AI Needs and Player Needs:
There won’t always be a constant or static need for a tactic or a waypoint for certain units. A unit or player will not always have full ammo or health, or even stay the same class for that matter. These and other factors must contribute to the pathfinding process as well. you can create a basic decision tree to determine what the player or unit needs the most and that can determine the most favorable waypoint to reach. Below is another crude representation of the process I just explained.
Of course, your decision tree can be more or less in depth than this concept of a tree. The beauty of programming is that you can implement something any way you want.
Implementation of Waypoints:
There are two apporaches to coding in your waypoints into the game
1.Generating all waypoints before the game starts
-In most 2D and room-based environments, generating all of your waypoints initially is a good way to approach it, because it allows for less calculations during run time. However, this restricts the waypoints from adapating later on and the waypoints will stay relatively static to where they are.
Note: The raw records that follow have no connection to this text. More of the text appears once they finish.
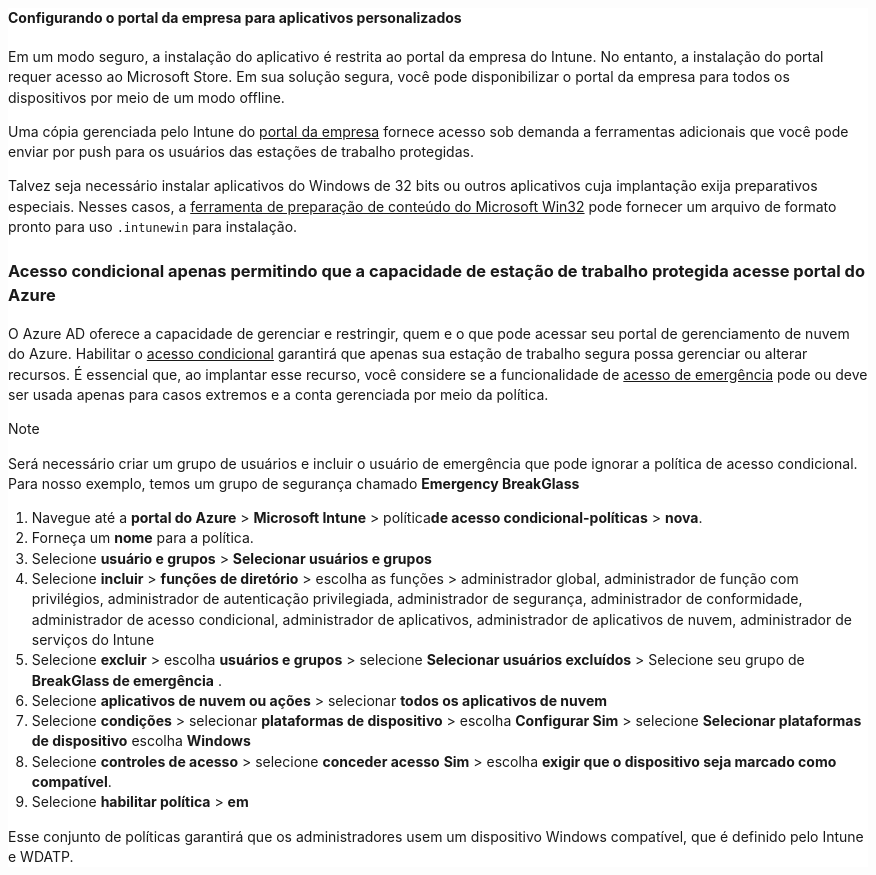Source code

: #### <a name="configuring-the-company-portal-for-custom-apps"></a>Configurando o portal da empresa para aplicativos personalizados

Em um modo seguro, a instalação do aplicativo é restrita ao portal da empresa do Intune. No entanto, a instalação do portal requer acesso ao Microsoft Store. Em sua solução segura, você pode disponibilizar o portal da empresa para todos os dispositivos por meio de um modo offline.

Uma cópia gerenciada pelo Intune do [portal da empresa](/Intune/store-apps-company-portal-app) fornece acesso sob demanda a ferramentas adicionais que você pode enviar por push para os usuários das estações de trabalho protegidas.

Talvez seja necessário instalar aplicativos do Windows de 32 bits ou outros aplicativos cuja implantação exija preparativos especiais. Nesses casos, a [ferramenta de preparação de conteúdo do Microsoft Win32](https://github.com/Microsoft/Microsoft-Win32-Content-Prep-Tool) pode fornecer um arquivo de formato pronto para uso `.intunewin` para instalação.

### <a name="conditional-access-only-allowing-secured-workstation-ability-to-access-azure-portal"></a>Acesso condicional apenas permitindo que a capacidade de estação de trabalho protegida acesse portal do Azure

O Azure AD oferece a capacidade de gerenciar e restringir, quem e o que pode acessar seu portal de gerenciamento de nuvem do Azure. Habilitar o [acesso condicional](../conditional-access/overview.md) garantirá que apenas sua estação de trabalho segura possa gerenciar ou alterar recursos. É essencial que, ao implantar esse recurso, você considere se a funcionalidade de [acesso de emergência](../users-groups-roles/directory-emergency-access.md) pode ou deve ser usada apenas para casos extremos e a conta gerenciada por meio da política.

> [!NOTE]
> Será necessário criar um grupo de usuários e incluir o usuário de emergência que pode ignorar a política de acesso condicional. Para nosso exemplo, temos um grupo de segurança chamado **Emergency BreakGlass**

1. Navegue até a **portal do Azure**  >  **Microsoft Intune**  >  política**de acesso condicional-políticas**  >  **nova**.
1. Forneça um **nome** para a política.
1. Selecione **usuário e grupos**  >  **Selecionar usuários e grupos** 
1. Selecione **incluir**  >  **funções de diretório** > escolha as funções > administrador global, administrador de função com privilégios, administrador de autenticação privilegiada, administrador de segurança, administrador de conformidade, administrador de acesso condicional, administrador de aplicativos, administrador de aplicativos de nuvem, administrador de serviços do Intune
1. Selecione **excluir** > escolha **usuários e grupos** > selecione **Selecionar usuários excluídos** > Selecione seu grupo de **BreakGlass de emergência** .
1. Selecione **aplicativos de nuvem ou ações** > selecionar **todos os aplicativos de nuvem**
1. Selecione **condições** > selecionar **plataformas de dispositivo** > escolha **Configurar Sim** > selecione **Selecionar plataformas de dispositivo** escolha **Windows**
1. Selecione **controles de acesso** > selecione **conceder acesso** **Sim** > escolha **exigir que o dispositivo seja marcado como compatível**. 
1. Selecione **habilitar política**  >  **em**
 
Esse conjunto de políticas garantirá que os administradores usem um dispositivo Windows compatível, que é definido pelo Intune e WDATP.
2. Calculating waypoints and positions on the fly
-Having your waypoints be generated when necessary will allow faster initial load time for your game, but more calculations will be processed during the actual gameplay. This benefits 3D environments and randomly generated environments, because you can determine waypoints once the levels are being generated and when a situation is presented. If an enemy or obstacle is presented to an AI or group of AI, this will allow you to generate all nearby tactical advantages, generate the waypoints, and then determine how to pathfind to them.
Squad Tactics and Multi-Tiered AI:
Having all of your units pathfind to one waypoint is not efficient, especially if you have a bunch of throw-away units. It is best to split up your units to multiple waypoints to spread your units and prevent one attack from destroying your entire squad. This is a small thing to consider for most genres, because there typically is a point to keep your units together or apart anyways.
Millington, Ian, and John David Funge. Artificial Intelligence for Games. Burlington, MA: Morgan Kaufmann/Elsevier, 2009. Print.